Хозяин дома стоял перед дверью. Сальватор ударил его по плечу.

Каретник обернулся, узнал молодого человека и поприветствовал его одновременно дружески и уважительно.

– Мне надо с вами поговорить, мастер, – сказал Сальватор.

– Со мной?

– Да.

– Я к вашим услугам, мсье Сальватор! Не желаете ли войти в дом?

Сальватор кивнул, и они вошли.

Пройдя через лавку, Сальватор вышел во двор и увидел в глубине его под огромным навесом дорожную коляску. Очевидно, он знал, что она должна была оказаться здесь, потому что направился прямо к ней.

– А вот и то, что мне нужно, – сказал он.

– А! Хорошая коляска, мсье Сальватор! Отличная колясочка! И я уступлю ее вам по дешевке: вам просто повезло!

– Достаточно ли она крепка?

– Мсье Сальватор, я за нее ручаюсь. Можете объехать на ней земной шар и вернуть ее мне: я куплю ее у вас со скидкой в двести франков.

Не обращая внимания на слова каретника, который, как и всякий продавец, просто обязан был расхваливать свой товар, Сальватор, взяв коляску за дышло, выкатил ее, словно это была детская коляска, на середину двора и принялся внимательно осматривать с видом человека, прекрасно разбирающегося в каретном деле.

Он нашел, что она вполне подходит, несмотря на некоторые недостатки, о которых тут же заявил каретнику. Тот пообещал устранить их к вечеру того же дня. Каретник не обманул: коляска была и впрямь удобной и, что было особенно ценно, очень крепкой.

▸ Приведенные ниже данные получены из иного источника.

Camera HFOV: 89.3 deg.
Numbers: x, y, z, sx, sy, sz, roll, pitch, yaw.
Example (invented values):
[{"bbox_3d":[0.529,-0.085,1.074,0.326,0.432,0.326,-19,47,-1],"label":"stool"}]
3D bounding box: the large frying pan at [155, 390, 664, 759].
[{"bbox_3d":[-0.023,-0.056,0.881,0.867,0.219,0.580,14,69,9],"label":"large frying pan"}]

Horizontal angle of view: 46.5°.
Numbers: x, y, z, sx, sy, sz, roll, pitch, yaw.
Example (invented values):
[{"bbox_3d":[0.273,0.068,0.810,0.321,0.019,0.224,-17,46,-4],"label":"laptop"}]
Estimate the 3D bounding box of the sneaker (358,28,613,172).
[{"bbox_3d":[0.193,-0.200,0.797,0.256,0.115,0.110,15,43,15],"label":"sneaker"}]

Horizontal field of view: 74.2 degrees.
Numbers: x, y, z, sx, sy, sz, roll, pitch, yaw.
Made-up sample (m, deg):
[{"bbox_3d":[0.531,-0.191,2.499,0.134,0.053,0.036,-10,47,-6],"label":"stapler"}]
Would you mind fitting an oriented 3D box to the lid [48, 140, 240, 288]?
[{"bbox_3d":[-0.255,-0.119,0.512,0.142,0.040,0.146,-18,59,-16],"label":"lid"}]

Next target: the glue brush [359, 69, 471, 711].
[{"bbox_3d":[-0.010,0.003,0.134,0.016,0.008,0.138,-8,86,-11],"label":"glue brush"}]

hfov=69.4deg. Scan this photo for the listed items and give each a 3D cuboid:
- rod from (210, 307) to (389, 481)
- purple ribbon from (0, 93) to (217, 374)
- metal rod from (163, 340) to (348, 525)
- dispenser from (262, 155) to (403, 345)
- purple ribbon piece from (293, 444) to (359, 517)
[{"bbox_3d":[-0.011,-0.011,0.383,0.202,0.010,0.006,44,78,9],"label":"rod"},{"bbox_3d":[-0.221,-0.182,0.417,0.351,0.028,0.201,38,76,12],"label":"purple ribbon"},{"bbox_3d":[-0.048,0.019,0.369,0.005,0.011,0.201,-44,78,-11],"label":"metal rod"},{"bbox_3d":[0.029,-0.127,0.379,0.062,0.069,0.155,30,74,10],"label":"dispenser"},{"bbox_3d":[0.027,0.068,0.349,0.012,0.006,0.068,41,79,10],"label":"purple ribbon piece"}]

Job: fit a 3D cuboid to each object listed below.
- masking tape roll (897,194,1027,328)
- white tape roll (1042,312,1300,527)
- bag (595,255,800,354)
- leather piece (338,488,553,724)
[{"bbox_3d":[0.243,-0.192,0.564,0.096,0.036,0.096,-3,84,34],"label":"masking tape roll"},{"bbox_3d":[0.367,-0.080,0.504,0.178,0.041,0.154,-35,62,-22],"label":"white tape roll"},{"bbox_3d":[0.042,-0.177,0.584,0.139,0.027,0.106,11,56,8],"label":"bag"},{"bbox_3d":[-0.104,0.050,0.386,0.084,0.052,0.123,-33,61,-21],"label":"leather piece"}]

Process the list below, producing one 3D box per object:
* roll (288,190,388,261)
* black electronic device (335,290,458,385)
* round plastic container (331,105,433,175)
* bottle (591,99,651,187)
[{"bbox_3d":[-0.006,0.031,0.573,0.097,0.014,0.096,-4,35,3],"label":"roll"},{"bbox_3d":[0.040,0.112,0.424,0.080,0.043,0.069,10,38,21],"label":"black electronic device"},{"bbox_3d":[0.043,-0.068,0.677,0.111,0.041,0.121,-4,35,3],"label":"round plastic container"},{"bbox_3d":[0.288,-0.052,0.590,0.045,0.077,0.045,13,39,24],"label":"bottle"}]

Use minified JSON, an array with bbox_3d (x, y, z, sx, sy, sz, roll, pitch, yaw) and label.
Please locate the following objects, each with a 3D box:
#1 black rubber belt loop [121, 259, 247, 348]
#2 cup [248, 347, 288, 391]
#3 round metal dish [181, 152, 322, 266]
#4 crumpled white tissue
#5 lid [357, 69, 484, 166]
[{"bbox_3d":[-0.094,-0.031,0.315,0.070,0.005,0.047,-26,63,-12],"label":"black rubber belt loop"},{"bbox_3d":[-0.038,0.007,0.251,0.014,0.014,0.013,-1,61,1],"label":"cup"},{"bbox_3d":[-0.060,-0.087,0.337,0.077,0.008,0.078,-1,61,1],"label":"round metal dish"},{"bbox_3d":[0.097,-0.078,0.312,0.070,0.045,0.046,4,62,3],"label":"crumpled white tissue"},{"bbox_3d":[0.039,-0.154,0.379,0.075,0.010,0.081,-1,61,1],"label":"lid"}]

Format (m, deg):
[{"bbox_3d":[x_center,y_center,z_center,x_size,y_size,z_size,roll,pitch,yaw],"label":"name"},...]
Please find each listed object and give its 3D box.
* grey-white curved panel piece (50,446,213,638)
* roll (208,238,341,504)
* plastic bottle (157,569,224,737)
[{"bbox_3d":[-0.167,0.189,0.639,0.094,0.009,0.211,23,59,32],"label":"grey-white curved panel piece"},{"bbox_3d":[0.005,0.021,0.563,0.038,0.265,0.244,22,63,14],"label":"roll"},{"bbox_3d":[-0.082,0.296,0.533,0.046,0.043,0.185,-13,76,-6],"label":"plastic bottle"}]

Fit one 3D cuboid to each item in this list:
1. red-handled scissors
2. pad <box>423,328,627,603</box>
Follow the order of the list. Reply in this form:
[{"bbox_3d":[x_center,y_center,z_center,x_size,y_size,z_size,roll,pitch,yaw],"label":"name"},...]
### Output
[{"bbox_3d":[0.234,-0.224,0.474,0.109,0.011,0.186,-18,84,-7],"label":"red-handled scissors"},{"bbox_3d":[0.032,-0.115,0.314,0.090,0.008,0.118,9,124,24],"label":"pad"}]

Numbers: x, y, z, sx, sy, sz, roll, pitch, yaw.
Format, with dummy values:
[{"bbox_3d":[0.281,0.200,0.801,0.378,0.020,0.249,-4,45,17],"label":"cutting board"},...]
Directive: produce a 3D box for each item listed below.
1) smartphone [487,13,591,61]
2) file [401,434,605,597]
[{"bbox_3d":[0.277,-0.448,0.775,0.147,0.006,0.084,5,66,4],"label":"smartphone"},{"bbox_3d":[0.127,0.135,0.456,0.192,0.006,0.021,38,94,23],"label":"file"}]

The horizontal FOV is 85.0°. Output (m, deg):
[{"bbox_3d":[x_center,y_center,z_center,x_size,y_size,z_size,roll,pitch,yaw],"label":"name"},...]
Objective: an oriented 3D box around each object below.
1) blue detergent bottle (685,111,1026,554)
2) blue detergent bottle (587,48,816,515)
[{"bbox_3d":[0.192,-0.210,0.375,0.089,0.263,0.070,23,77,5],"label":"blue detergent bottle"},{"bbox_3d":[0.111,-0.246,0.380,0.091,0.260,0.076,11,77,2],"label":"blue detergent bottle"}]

Сальватор немедленно договорился о цене: сошлись на шестистах франков. Они договорились, что в половине седьмого вечера коляска, запряженная двумя добрыми почтовыми лошадьми, будет стоять на внешнем бульваре между заставой Крульбарб и Итальянской заставой.

Что же касается оплаты, то тут трудностей не возникло: Сальватор, желавший платить за все только тогда, когда его приказы исполнялись в точности и, вероятно, имевший какие-то дела на завтра, назначил каретнику встречу на утро через день. Каретник, знавший, что Сальватор человек правильный, как говорят на торговом жаргоне, с легкостью согласился подождать деньги сорок восемь часов.

Сальватор расстался с каретником, спустился по улице Ада, прошел по улице Бурб (сегодня она называется улица Королевских Ворот) и достиг порога некой маленькой двери напротив Материнского приюта.

Именно там жил столяр Жан Торо со своей любовницей мадемуазель Фифиной. Любовницей в полном смысле этого слова.

Сальватору не надо было спрашивать у консьержа, дома ли плотник, поскольку, едва ступив на первую ступеньку лестницы, услышал рев, ибо крестный отец, давший Бартелеми Лелону имя Жан Торо, избрал это имя, точно ему подходившее.

Крики мадемуазель Фифины, добавлявшие в этот речитатив пронзительные нотки, доказывали, что Жан Торо исполнял не сольную арию, а часть дуэта. Волны этого шумного концерта, вырываясь из двери, указывали Сальватору, куда ему следовало идти.